Emergency psychiatry has developed as a distinctive subfield that has grown exponentially since the 1960s, exacerbated by deinstitutionalization and shortages of psychiatric and social services (
1,
2). Although some emergency psychiatrists work in medical emergency departments (EDs) and others in designated psychiatric EDs, all are likely to face patients experiencing a wide range of acute psychiatric challenges, including psychosis and suicidality, as well as exacerbations of affective diseases, personality disorders, and substance misuse (
3). Malingering is also a frequent challenge for emergency providers (
4). A significant portion of the ED psychiatrist’s responsibility is triage—specifically, determining which patients should be admitted for care inside an institutional setting and which patients are sufficiently safe and stable for follow-up treatment as outpatients. Emergency practice often involves quick decisions made on the basis of limited information, such as forcibly medicating an aggressive or violent patient in the absence of a clear medical or psychiatric history or of collateral information from associates. A distinct set of ethical and legal issues is likely to arise in the emergency setting.

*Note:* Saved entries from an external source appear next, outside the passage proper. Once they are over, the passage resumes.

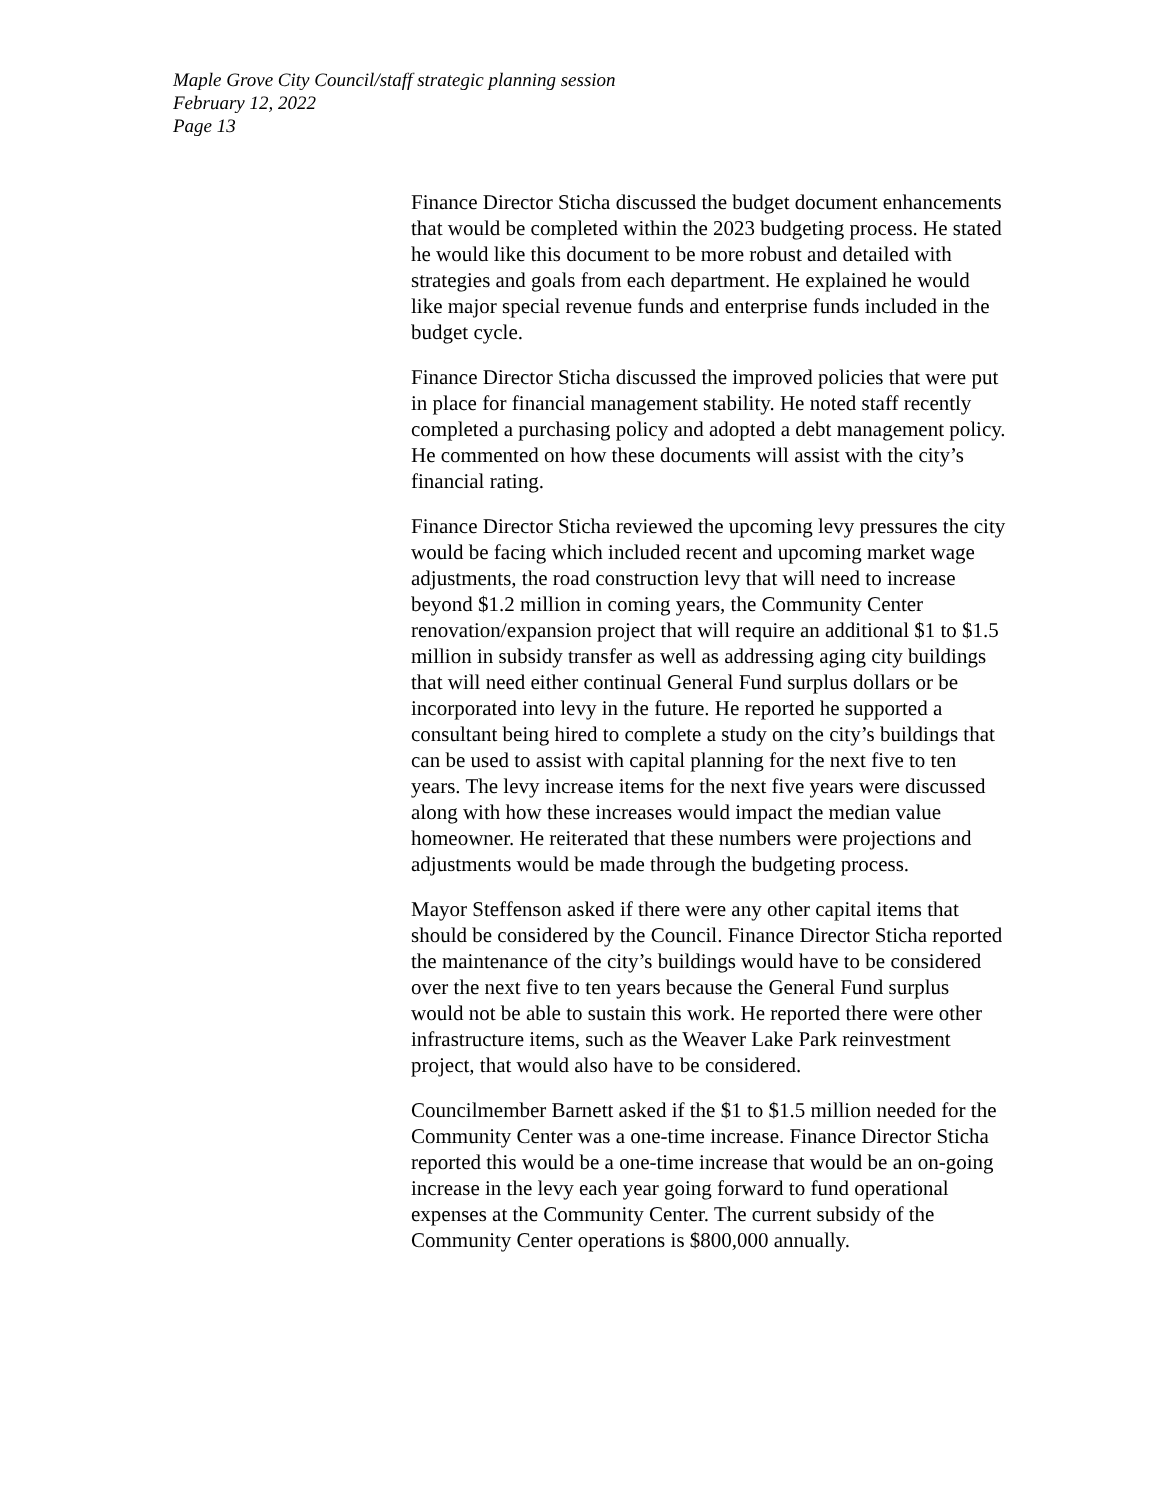Maple Grove City Council/staff strategic planning session
February 12, 2022
Page 13
Finance Director Sticha discussed the budget document enhancements that would be completed within the 2023 budgeting process. He stated he would like this document to be more robust and detailed with strategies and goals from each department. He explained he would like major special revenue funds and enterprise funds included in the budget cycle.
Finance Director Sticha discussed the improved policies that were put in place for financial management stability. He noted staff recently completed a purchasing policy and adopted a debt management policy. He commented on how these documents will assist with the city’s financial rating.
Finance Director Sticha reviewed the upcoming levy pressures the city would be facing which included recent and upcoming market wage adjustments, the road construction levy that will need to increase beyond $1.2 million in coming years, the Community Center renovation/expansion project that will require an additional $1 to $1.5 million in subsidy transfer as well as addressing aging city buildings that will need either continual General Fund surplus dollars or be incorporated into levy in the future. He reported he supported a consultant being hired to complete a study on the city’s buildings that can be used to assist with capital planning for the next five to ten years. The levy increase items for the next five years were discussed along with how these increases would impact the median value homeowner. He reiterated that these numbers were projections and adjustments would be made through the budgeting process.
Mayor Steffenson asked if there were any other capital items that should be considered by the Council. Finance Director Sticha reported the maintenance of the city’s buildings would have to be considered over the next five to ten years because the General Fund surplus would not be able to sustain this work. He reported there were other infrastructure items, such as the Weaver Lake Park reinvestment project, that would also have to be considered.
Councilmember Barnett asked if the $1 to $1.5 million needed for the Community Center was a one-time increase. Finance Director Sticha reported this would be a one-time increase that would be an on-going increase in the levy each year going forward to fund operational expenses at the Community Center. The current subsidy of the Community Center operations is $800,000 annually.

Unlike in most other care environments, the interaction between the psychiatric provider and patient in the ED is frequently brief and restricted to one meeting. Such limited interactions make building rapport and trust challenging. Many patients will never have encountered a psychiatric provider before, so the process of evaluation may prove stressful or even traumatic for them. The risk of bias against non-White patients, in both diagnosis and treatment, is also a major concern, especially because structural factors have led to significant overrepresentation of African American patients in psychiatric EDs (
5). Emergency care is often provided outside of regular working hours; as a result, providers may not have real-time access to resources, such as a hospital legal department, risk management service, or clinical ethics consultant. Under such circumstances, emergency psychiatrists must possess a working knowledge of relevant laws and principles.
Many aspects of the regulation of emergency psychiatry occur at the state level. Legal standards for admission vary from jurisdiction to jurisdiction, with most—but not all—states requiring dangerousness as a prerequisite for involuntary commitment (
6). Similarly, rules governing the duty to warn and protect threatened third parties (called the Tarasoff rules) vary significantly by location (
7). However, two federal statutes, the Emergency Medical Treatment and Labor Act of 1986 (EMTALA) and the HIPAA Act of 1996, respectively, regulate health care access and confidentiality, and both of these laws are binding on nearly all emergency psychiatric providers. Failure to follow these rules may result in civil liability through malpractice. In extreme cases, HIPAA violations can lead to criminal penalties for physicians, whereas EMTALA violations can lead to fines not covered by insurance.
Case 1, Part 1
Mr. A is a 52-year-old man who presents to the psychiatric ED after his second wife called 911 to report that he has been acting “out of his mind” for approximately 1 week. She explains that her husband—to her knowledge—has no history of psychiatric illness; she does recall that he used cocaine recreationally before their marriage, but as far as she knows, he has “not touched the stuff” since they met 5 years earlier. She acknowledges that he uses both alcohol and cannabis socially, but “never to excess,” although she also concedes that he “traveled with a rough crowd” when he was younger and “probably tried everything.” Mrs. A reports that she first noticed something amiss with her husband when he returned from his 30th college reunion after a weekend away. Shortly after his return, he warned her against drinking water from the tap, because he said, “that would be an easy way for our enemies to poison us.” Over the next several days, he developed worsening delusions that his “enemies” were conspiring against him—although he proved evasive when she asked about their identities. On several occasions, she found him arguing with himself when alone, as though he were speaking to an invisible person, although he stopped when she entered the room. That morning, he seemed to have had a hard time gathering his thoughts at all and “spoke nonsense” when she asked him what was wrong. Alarmed, she phoned his college roommate who—after she promised confidentiality—acknowledged that the pair had experimented with methamphetamine at the reunion.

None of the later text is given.